The art of murder: Richard Dadd’s paintings from prison
The prolific and fantastical imagination of Richard Dadd demanded a ransom: his sanity.
The attempted escapism through his visionary paintings and drawings fabled him as another victim of the ‘tortured genius artist’ trope. Unfortunately for Dadd, if you murdered your father once in 1843, suddenly, everyone puts it at the centre of your biographies — and you get life in an asylum. But luckily for him, being in the midst of a psychotic absolves you from reality – so you don’t really have to worry about the guilt, the shame, or how Victorians completely misunderstand your schizophrenia.
Although Dadd’s travels in the Middle East marked the beginning of his decline, their religious and cultural influence would linger until his last painting. He was expected to draw Sir Thomas Philip, a lawyer and former Mayor of Newport, in exchange for the trip. When they arrived in Cairo, the architecture, atmosphere and amber hues would never leave his painterly language. He became fascinated by the Egyptian Gods, namely Osiris, who later convinced Dadd to sacrifice his father. When arriving in Italy, he expressed some paranoiac episodes where he felt compelled to attack the Pope.
Dadd was later confined to mental institutions such as Bedlam and Broadmoor for the rest of his life, being admitted at just 27 years old. During this time, doctors encouraged his hobbies: giving him a studio and paint. Retrospectively, the imaginative freedom of his paintings could only be the result of his imprisonment. This seclusion and shelter from the figurative and punctilious Victorian tendency in painting differentiated him from his contemporaries. Despite the stigma that followed him, Dadd was liberated from any movement or the need for profit. This let him cater to his fantasies (or delusions), allowing him to develop his legendary style.
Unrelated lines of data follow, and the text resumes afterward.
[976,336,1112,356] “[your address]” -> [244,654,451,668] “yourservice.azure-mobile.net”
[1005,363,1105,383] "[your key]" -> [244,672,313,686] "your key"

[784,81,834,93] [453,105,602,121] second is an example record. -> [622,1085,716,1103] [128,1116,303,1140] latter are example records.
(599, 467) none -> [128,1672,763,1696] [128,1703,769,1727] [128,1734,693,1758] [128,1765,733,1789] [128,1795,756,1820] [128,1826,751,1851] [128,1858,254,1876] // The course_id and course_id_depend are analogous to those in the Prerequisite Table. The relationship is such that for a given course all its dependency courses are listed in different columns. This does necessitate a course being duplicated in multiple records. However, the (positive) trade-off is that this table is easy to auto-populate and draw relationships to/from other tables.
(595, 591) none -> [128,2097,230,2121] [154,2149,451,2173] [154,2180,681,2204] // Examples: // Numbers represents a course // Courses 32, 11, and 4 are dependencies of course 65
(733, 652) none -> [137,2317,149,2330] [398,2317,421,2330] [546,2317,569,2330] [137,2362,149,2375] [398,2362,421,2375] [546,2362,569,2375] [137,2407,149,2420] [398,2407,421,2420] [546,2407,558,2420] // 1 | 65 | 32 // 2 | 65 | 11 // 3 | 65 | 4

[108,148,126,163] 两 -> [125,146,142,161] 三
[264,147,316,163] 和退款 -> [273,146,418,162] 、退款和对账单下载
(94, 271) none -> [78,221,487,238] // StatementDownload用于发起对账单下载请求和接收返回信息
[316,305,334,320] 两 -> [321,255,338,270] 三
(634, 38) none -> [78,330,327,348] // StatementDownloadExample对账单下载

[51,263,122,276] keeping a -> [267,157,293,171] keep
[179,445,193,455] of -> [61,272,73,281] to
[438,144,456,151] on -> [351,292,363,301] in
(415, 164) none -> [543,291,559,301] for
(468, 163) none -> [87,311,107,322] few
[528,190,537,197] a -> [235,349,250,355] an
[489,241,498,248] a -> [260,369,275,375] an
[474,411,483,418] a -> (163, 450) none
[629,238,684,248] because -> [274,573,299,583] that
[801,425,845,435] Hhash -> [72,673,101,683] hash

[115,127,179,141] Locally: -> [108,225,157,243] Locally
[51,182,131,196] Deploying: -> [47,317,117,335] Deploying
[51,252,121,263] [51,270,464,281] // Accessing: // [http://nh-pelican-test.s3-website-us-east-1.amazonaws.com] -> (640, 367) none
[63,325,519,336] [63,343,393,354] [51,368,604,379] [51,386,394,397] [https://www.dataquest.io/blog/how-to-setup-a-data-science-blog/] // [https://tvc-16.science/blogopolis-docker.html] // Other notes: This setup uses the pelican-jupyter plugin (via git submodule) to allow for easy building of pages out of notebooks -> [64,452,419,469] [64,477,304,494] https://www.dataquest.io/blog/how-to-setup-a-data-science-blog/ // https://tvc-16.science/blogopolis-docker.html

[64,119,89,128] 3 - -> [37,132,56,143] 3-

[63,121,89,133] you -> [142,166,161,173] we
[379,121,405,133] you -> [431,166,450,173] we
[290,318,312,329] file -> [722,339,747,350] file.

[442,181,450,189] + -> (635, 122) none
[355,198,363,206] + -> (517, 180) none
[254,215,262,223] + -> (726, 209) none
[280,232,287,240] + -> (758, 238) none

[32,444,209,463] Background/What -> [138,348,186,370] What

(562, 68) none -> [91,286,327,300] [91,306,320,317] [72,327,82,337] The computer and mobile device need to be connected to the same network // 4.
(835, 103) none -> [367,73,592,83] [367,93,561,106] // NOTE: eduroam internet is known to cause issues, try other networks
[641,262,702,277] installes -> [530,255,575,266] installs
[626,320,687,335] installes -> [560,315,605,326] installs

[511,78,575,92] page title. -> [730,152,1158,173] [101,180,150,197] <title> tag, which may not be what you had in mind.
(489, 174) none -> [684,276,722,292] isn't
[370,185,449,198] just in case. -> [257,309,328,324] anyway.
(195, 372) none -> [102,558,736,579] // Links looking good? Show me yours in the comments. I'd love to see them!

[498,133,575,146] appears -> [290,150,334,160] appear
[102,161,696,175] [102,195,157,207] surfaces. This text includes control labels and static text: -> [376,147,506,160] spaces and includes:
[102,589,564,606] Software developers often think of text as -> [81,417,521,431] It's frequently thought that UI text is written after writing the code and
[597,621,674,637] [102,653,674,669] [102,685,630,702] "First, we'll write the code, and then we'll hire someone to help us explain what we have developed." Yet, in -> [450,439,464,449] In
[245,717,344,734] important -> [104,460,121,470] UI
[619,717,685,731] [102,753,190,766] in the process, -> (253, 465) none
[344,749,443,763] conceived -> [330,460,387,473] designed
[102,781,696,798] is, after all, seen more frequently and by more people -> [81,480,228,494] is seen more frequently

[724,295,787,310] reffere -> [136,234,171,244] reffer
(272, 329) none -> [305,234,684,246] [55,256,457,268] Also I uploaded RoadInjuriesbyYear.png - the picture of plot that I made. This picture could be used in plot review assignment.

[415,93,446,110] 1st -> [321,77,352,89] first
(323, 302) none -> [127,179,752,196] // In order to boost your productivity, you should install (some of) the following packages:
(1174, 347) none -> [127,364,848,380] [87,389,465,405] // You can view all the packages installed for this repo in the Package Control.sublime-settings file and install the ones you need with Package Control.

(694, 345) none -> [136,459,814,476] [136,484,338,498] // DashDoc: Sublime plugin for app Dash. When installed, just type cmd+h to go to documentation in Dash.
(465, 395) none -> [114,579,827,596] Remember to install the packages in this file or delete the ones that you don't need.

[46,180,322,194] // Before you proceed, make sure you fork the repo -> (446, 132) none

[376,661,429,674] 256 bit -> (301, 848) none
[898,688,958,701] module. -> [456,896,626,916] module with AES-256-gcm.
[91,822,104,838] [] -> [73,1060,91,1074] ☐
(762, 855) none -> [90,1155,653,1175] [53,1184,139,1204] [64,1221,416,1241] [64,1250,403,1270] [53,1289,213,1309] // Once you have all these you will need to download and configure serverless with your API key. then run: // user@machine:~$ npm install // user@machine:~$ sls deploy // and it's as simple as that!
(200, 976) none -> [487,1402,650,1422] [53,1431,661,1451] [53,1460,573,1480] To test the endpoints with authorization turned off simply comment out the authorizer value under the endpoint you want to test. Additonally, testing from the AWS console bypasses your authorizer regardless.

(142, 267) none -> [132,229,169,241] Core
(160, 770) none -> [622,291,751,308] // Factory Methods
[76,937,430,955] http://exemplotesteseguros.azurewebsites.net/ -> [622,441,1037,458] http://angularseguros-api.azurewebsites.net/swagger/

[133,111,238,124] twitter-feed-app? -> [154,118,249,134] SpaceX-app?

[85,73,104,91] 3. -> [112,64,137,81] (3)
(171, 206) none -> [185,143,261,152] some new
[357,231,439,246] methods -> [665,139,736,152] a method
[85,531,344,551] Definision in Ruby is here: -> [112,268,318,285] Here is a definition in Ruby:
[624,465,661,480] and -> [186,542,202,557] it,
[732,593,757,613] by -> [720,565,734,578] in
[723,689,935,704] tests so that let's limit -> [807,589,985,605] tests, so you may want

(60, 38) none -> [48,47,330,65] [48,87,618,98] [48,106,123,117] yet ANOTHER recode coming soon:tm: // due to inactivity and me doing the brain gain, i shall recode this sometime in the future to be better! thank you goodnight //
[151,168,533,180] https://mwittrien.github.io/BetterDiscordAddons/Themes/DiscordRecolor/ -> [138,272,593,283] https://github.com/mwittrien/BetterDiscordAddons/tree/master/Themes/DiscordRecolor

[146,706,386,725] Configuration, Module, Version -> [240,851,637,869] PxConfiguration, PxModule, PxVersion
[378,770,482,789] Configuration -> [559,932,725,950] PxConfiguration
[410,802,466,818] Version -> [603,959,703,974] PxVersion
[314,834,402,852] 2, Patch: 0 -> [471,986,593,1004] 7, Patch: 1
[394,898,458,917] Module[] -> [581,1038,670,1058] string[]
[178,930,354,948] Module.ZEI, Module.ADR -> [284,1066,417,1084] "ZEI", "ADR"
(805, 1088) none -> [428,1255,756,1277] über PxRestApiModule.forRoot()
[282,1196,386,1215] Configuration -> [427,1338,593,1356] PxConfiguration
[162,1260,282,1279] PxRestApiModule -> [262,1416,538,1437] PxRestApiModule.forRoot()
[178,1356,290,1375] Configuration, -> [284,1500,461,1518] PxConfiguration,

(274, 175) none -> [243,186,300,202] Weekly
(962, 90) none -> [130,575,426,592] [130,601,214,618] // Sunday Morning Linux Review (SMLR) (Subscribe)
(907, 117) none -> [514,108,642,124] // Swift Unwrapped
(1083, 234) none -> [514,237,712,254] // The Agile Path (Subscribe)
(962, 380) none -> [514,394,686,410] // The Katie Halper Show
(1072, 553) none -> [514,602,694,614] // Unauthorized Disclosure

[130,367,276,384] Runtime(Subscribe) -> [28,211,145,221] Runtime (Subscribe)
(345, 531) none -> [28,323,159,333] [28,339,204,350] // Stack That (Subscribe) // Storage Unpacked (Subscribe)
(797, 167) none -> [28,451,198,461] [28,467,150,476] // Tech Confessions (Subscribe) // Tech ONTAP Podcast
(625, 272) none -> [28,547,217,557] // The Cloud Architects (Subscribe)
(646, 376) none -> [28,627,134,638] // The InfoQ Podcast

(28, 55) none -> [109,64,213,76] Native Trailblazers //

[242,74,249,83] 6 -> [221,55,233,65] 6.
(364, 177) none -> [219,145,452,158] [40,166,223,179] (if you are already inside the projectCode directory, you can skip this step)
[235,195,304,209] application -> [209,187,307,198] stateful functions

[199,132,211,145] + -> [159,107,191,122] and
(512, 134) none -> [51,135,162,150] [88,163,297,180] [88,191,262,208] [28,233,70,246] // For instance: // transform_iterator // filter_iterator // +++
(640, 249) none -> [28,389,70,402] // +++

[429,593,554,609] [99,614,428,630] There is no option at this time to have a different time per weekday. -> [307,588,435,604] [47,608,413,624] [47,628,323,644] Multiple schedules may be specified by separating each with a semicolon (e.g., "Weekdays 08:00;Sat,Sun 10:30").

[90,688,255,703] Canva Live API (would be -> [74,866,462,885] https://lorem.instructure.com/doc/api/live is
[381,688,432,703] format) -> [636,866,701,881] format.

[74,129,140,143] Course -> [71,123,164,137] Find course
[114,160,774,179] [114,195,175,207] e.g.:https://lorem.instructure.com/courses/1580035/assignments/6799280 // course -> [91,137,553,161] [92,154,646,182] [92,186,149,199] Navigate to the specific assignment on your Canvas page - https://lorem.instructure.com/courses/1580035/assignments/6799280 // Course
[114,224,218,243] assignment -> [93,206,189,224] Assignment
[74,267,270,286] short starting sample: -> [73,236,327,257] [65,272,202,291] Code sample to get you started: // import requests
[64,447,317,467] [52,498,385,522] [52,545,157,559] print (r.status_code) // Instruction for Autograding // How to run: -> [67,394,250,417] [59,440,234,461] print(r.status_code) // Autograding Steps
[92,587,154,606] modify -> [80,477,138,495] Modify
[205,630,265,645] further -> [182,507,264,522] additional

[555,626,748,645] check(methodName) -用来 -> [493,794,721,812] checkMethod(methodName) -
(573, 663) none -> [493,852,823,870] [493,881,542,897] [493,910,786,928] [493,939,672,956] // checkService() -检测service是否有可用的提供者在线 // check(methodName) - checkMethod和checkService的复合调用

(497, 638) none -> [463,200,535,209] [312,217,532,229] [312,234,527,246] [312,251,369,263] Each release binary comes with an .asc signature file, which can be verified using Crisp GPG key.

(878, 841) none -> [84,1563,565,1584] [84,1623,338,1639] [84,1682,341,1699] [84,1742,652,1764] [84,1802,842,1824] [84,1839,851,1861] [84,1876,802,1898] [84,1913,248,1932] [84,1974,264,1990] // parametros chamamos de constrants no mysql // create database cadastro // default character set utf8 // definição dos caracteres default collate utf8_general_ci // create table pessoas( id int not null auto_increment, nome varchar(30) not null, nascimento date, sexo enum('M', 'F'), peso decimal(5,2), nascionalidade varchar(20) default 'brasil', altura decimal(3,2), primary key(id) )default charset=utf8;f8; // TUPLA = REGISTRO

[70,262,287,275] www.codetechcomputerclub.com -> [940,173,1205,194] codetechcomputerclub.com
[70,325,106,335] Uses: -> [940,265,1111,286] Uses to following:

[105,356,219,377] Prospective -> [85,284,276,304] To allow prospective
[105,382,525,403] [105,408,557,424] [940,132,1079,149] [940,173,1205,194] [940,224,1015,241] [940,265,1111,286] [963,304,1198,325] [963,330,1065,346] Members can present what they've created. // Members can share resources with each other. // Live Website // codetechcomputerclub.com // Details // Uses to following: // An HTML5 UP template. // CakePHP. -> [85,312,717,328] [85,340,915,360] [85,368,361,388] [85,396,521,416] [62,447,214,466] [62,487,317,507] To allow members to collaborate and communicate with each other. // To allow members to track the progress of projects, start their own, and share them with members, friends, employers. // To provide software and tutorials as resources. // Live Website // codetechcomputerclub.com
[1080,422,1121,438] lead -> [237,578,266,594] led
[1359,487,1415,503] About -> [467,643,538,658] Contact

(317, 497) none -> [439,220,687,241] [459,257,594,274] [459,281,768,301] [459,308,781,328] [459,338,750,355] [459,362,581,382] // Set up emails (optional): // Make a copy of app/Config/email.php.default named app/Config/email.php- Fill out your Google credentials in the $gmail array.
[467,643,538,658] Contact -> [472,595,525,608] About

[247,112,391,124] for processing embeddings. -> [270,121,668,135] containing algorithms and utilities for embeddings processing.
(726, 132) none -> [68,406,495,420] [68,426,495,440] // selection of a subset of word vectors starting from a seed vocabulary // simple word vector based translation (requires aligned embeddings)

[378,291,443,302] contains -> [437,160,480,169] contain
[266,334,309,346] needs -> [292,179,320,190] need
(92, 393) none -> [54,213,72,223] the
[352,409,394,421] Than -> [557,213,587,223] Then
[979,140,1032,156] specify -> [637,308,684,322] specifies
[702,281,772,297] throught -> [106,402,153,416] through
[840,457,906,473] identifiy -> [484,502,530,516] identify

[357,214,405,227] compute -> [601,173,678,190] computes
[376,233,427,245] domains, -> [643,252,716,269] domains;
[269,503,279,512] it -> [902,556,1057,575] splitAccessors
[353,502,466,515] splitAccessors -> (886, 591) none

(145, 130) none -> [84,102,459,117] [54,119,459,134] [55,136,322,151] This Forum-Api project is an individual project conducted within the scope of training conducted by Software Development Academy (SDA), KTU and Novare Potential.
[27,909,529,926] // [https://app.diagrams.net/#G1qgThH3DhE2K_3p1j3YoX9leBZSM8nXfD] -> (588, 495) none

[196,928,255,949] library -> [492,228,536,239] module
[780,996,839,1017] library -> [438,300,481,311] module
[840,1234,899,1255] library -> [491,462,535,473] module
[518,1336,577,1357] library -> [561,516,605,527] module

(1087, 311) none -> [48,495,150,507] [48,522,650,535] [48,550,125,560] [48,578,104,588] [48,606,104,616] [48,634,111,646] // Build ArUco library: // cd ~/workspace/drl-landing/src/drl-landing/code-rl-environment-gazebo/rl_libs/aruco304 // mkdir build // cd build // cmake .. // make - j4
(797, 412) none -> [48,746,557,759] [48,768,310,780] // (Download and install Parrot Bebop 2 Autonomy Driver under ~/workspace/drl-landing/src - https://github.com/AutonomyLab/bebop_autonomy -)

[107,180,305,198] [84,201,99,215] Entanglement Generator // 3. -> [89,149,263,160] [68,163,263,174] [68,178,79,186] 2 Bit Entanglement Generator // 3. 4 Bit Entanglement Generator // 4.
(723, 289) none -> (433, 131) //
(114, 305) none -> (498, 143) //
Without his monastic lifestyle, Dadd might not have reached the notoriety that he has today. Reportedly, the artist was nonsensical and could not carry out normal conversation. His fervent need to communicate meant he replaced his tongue with a paintbrush and conversations with canvases upon canvases.
His most celebrated painting, ‘The Fairy Feller’s Master-Stroke’, is a visual fairytale. It was incomplete, as he was moved between asylums at the time. The intricacy of the painting led him to compose a long poem about it instead of its visual finish. The poem is called ‘Elimination of a Picture & its subject – called The Feller’s Master Stroke’, and opposes the assumption that Dadd’s paintings are irrational and meaningless hallucinations. All the characters in the painting have a purpose and are deliberate.
An authentic glimpse into his occasional lucidity, Dadd’s plethora of meaning in each of his paintings has a narrative, though some are vaguer than others. In this case, it is an ode to Shakespeare with characters such as Queen Mab from Romeo and Juliet. The theatrical nature of this painting means that it is in a state of permanent suspense – paralleling Dadd’s life between institutions and removal from reality. The scene’s participants are waiting for the Feller, in the lower quarter of the painting, to throw his axe down onto the chestnut to split it for Queen Mab’s Carriage. This is explained in Dadd’s poem:
“fay woodman holds aloft the axe
Whose double-edge virtue now the tax
To do it singly & make single double
Featly & neatly–equal without trouble.”
Titania and Oberon from A Midsummer Night’s Dream are also included in this coalescence of literature and art. Complementing them stands ‘The Patriarch’ in the centre of the painting. Some muse that the Pope inspires it, and Dadd’s animosity towards him had dissipated. He is adorned with a large hat and a white beard as he anxiously watches the Feller and the chestnut.
This whimsical fairy lore composition creates a whirlwind of romanticism, caught in the grass tendrils and the yellow hearts of the daisies cascading down towards the Feller. When the painting was given to the Tate in 1960, Dadd’s painting rose to popularity for its delicacy, detail and tension. Inspired by these motives, Queen released ‘The Fairy Feller’s Master Stroke’ in 1974. It has also been used in a novel by Terry Pratchett, ‘The Wee Free Men’ As seen by its transcendence from literature to art and from art to music, the painting is an endless source of inspiration for current and past creatives.
The mythical lines traced by Dadd coloured his daily life of isolation. In his imprisonment, he reached greater artistic freedom and imagination than his peers, free from direct public judgement.